* _Selected extract_:

::::::::::

Oppenheimer Thinks SLM Corporation’s Stock is Going to Recover


In a report released today, Dominick Gabriele from Oppenheimer maintained a Buy rating on SLM Corporation (NASDAQ: SLM), with a price target of $13. The company’s shares opened today at $10.04, close to its 52-week low of $9.65.

Gabriele observed:

“SLM reported better than consensus “core” EPS ex one-time expenses of $0.26 vs. consensus $0.24. Overall the estimates were fairly in line with our estimates. With the buildout of more consumer products (card) SLM is expanding its business model. This is occurring as the underlying student lending business (86% of AEA in MRQ) hums along producing strong EPS growth. Credit is turning into a tailwind outside of personal loans, yet depending on where expenses pencil out in 2019 (we estimate 36.3% efficiency), there could be offsets to credit performing better than our estimates with 1% efficiency worth ~$0.03 to 2019FY. We see bias toward upside EPS revisions vs. down and view SLM as the best way to play the student loan space currently over peers.”

::::::::::

* _Provided data_:
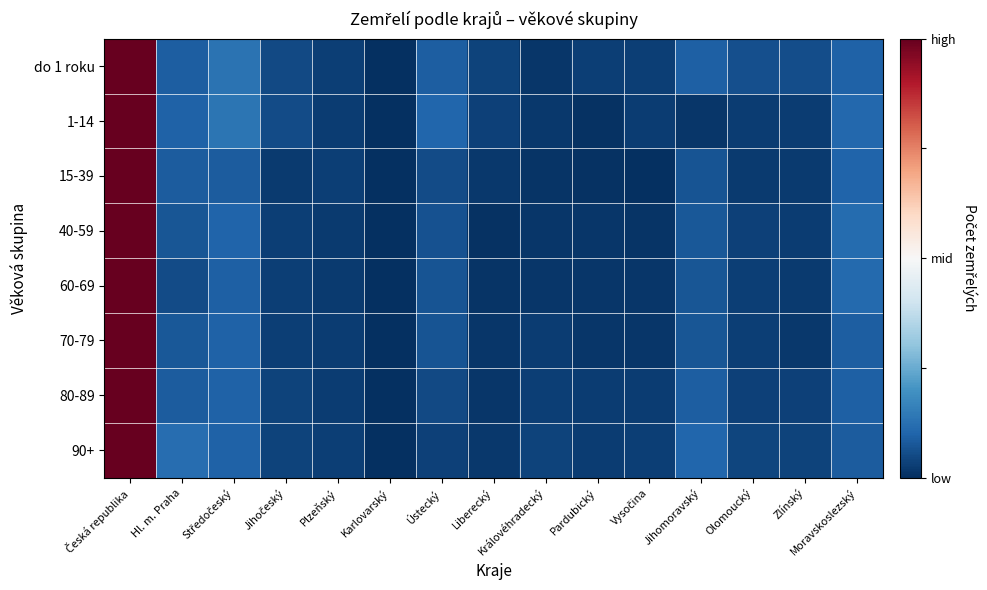

Which series has the widest spread of values?

do 1 roku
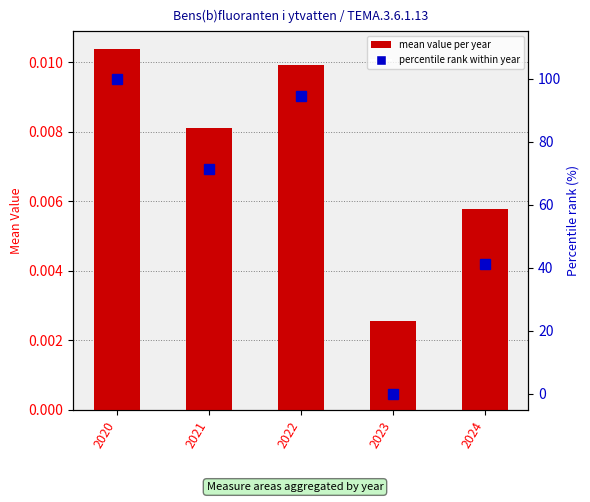

Which has a higher value, 2021 or 2022?

2022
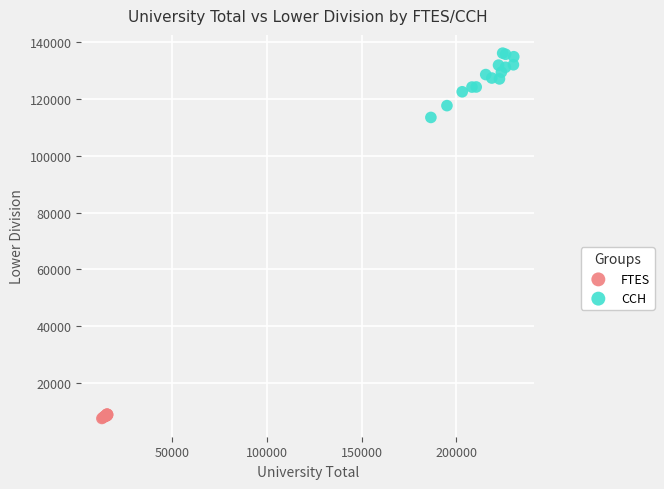

Which series reaches the maximum Y coordinate?

CCH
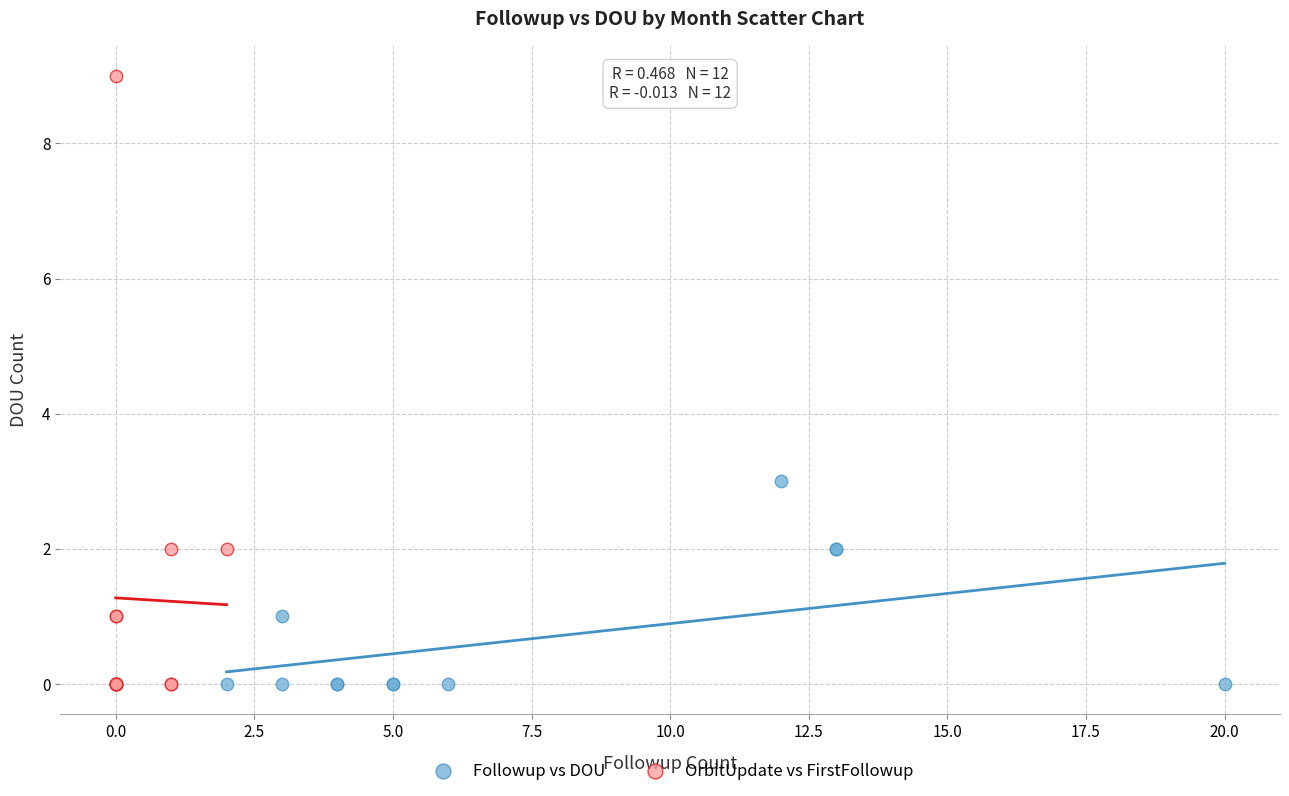

Which series reaches the maximum Y coordinate?

OrbitUpdate vs FirstFollowup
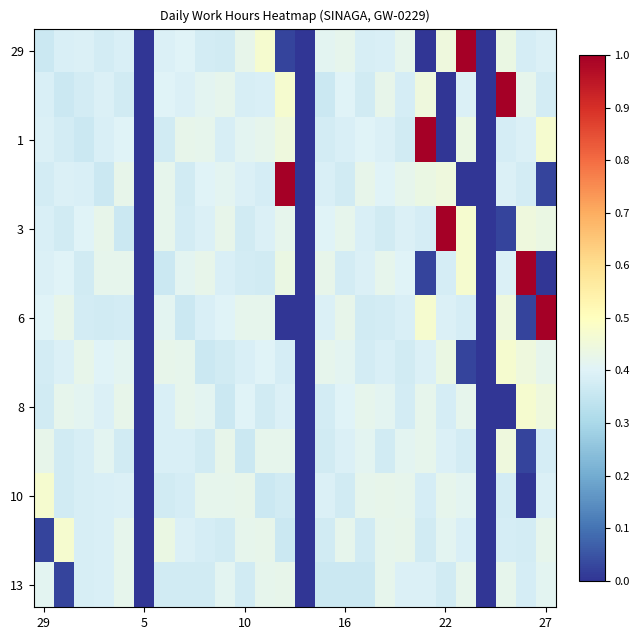

What is the maximum value shown in the chart?

1.0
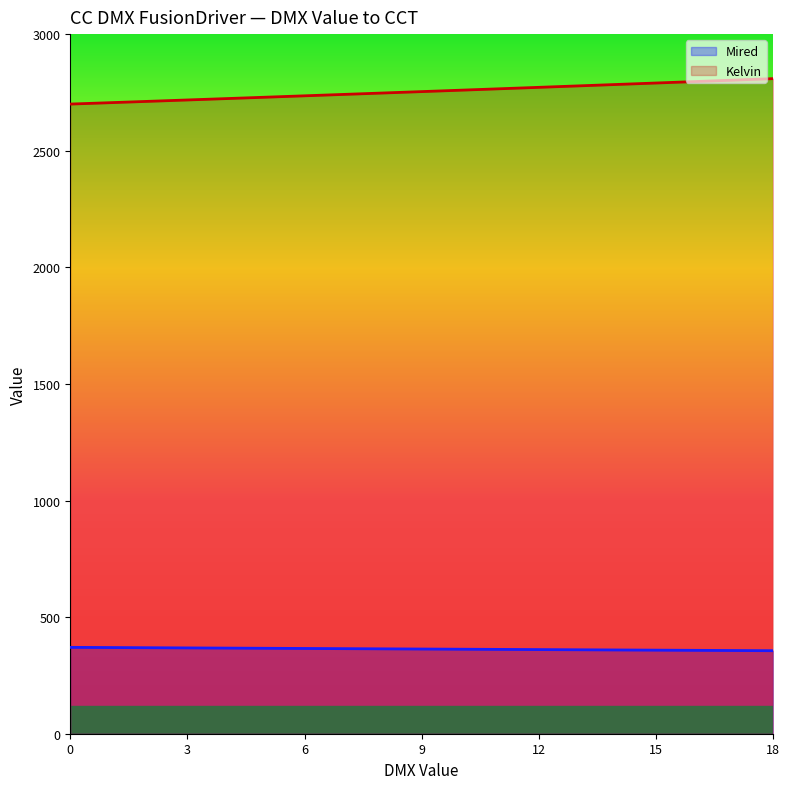

Count the number of categories in the chart.

19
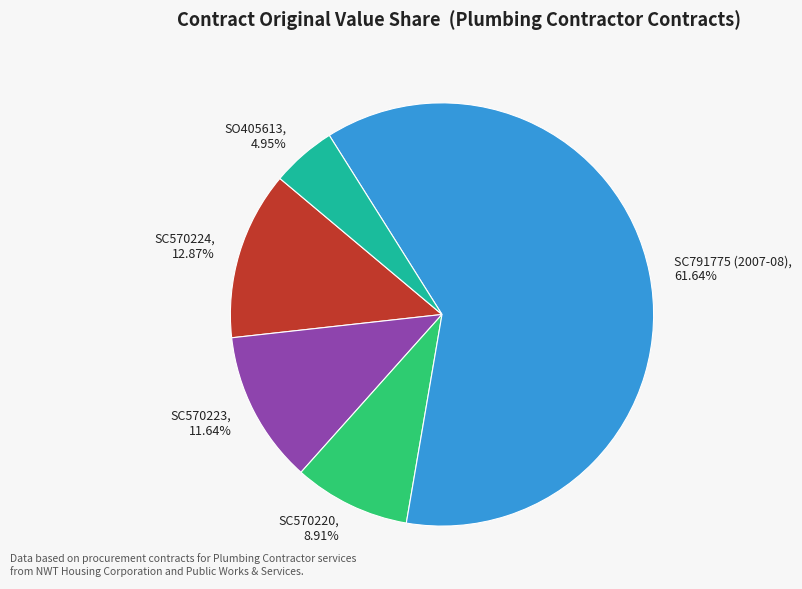

Which slice represents more than half of the pie?

SC791775 (2007-08), 61.64%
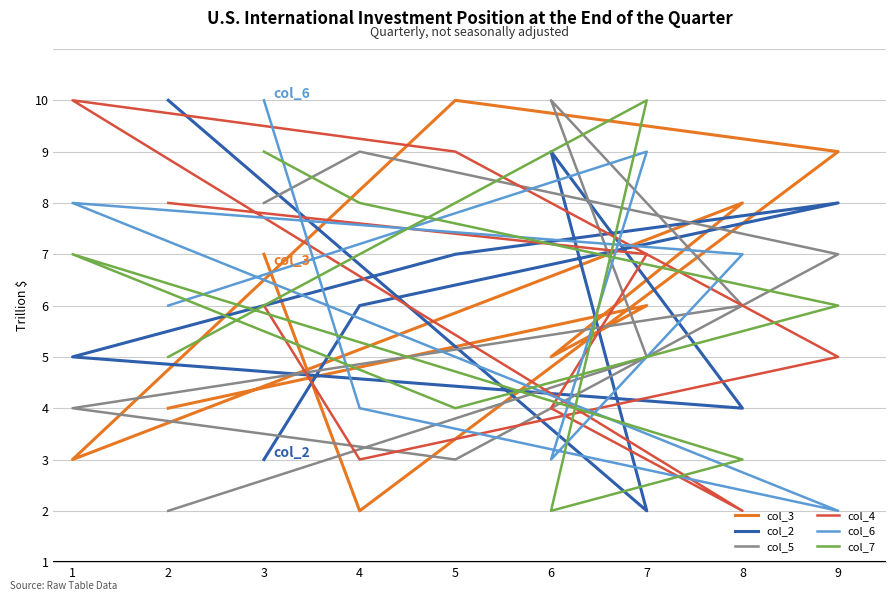

What is the difference between the second highest and minimum values in the col_4 series?

7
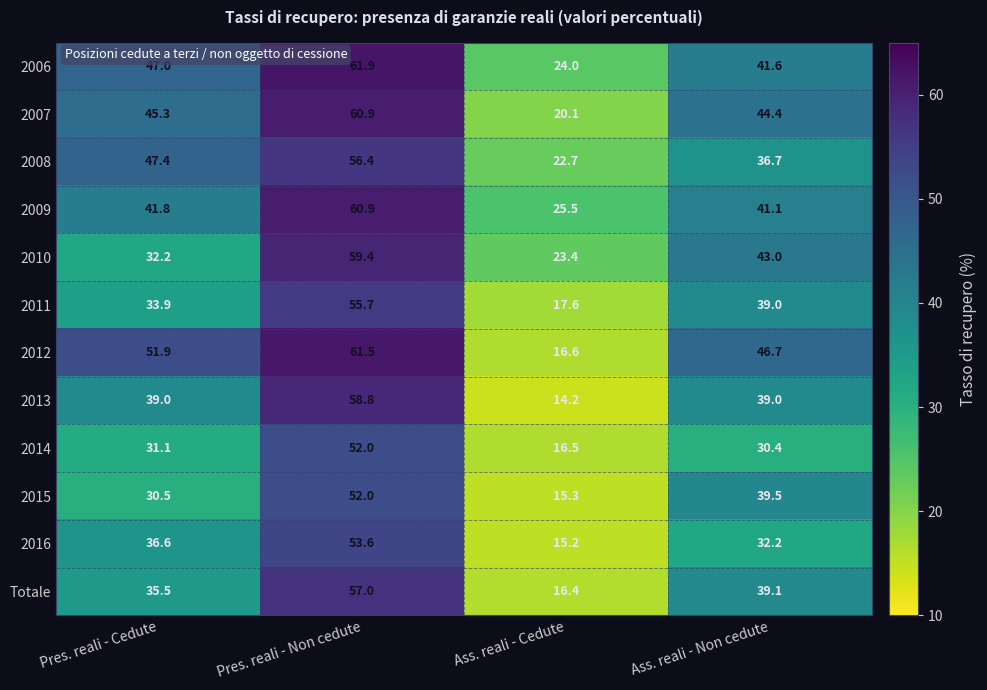

At which category does the chart reach its minimum across all series?

Ass. reali - Cedute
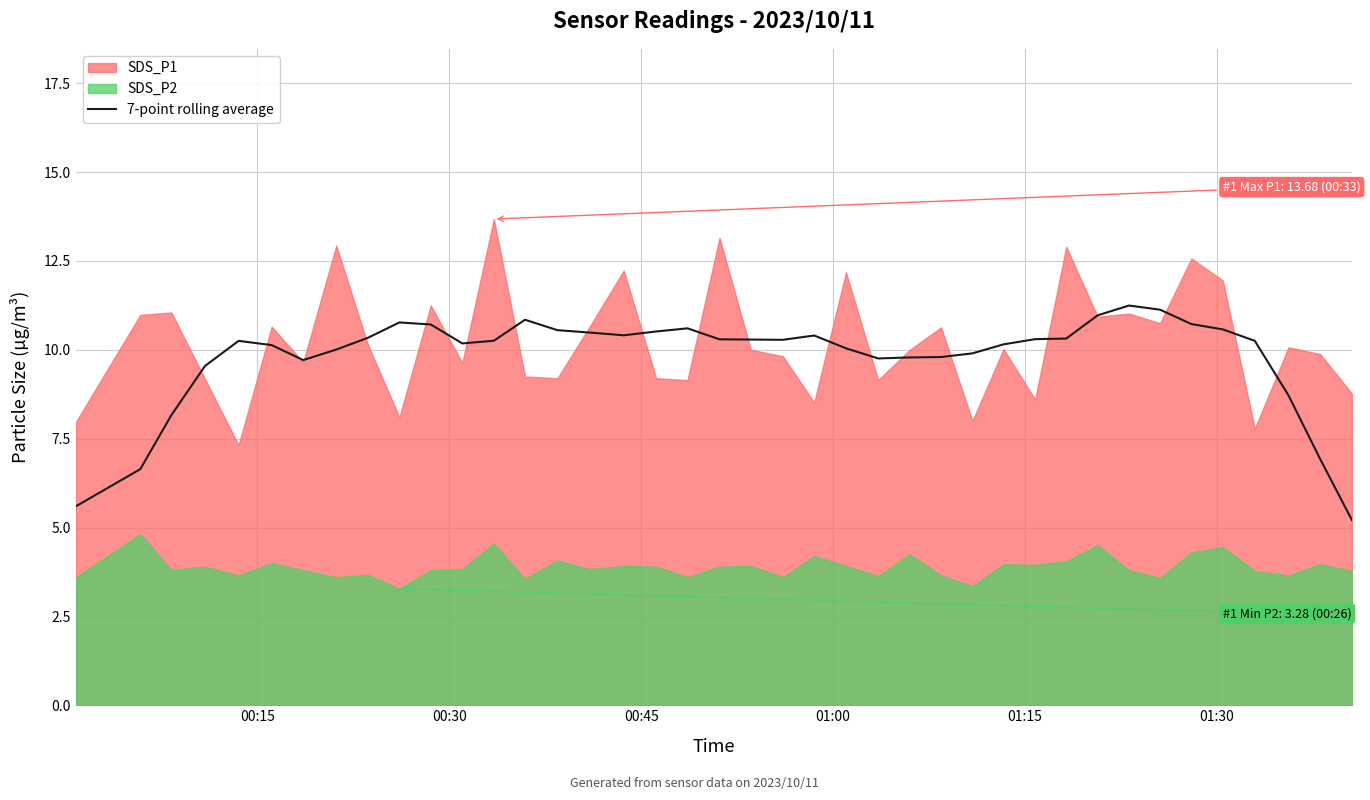

What is the average value?

9.8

::::::::::

* _Directions_:
**a)** In the SLM Corporation article, what price target did Oppenheimer set for the stock?
**b)** Continue the SLM Corporation article from where it stops.

* _Numbered responses_:
**a)** $13

**b)**
According to TipRanks.com, Gabriele is a 1-star analyst with an average return of -2.3% and a 50.0% success rate. Gabriele covers the Financial sector, focusing on stocks such as Synchrony Financial, American Express, and Ally Financial.

The word on The Street in general, suggests a Moderate Buy analyst consensus rating for SLM Corporation with a $15.08 average price target.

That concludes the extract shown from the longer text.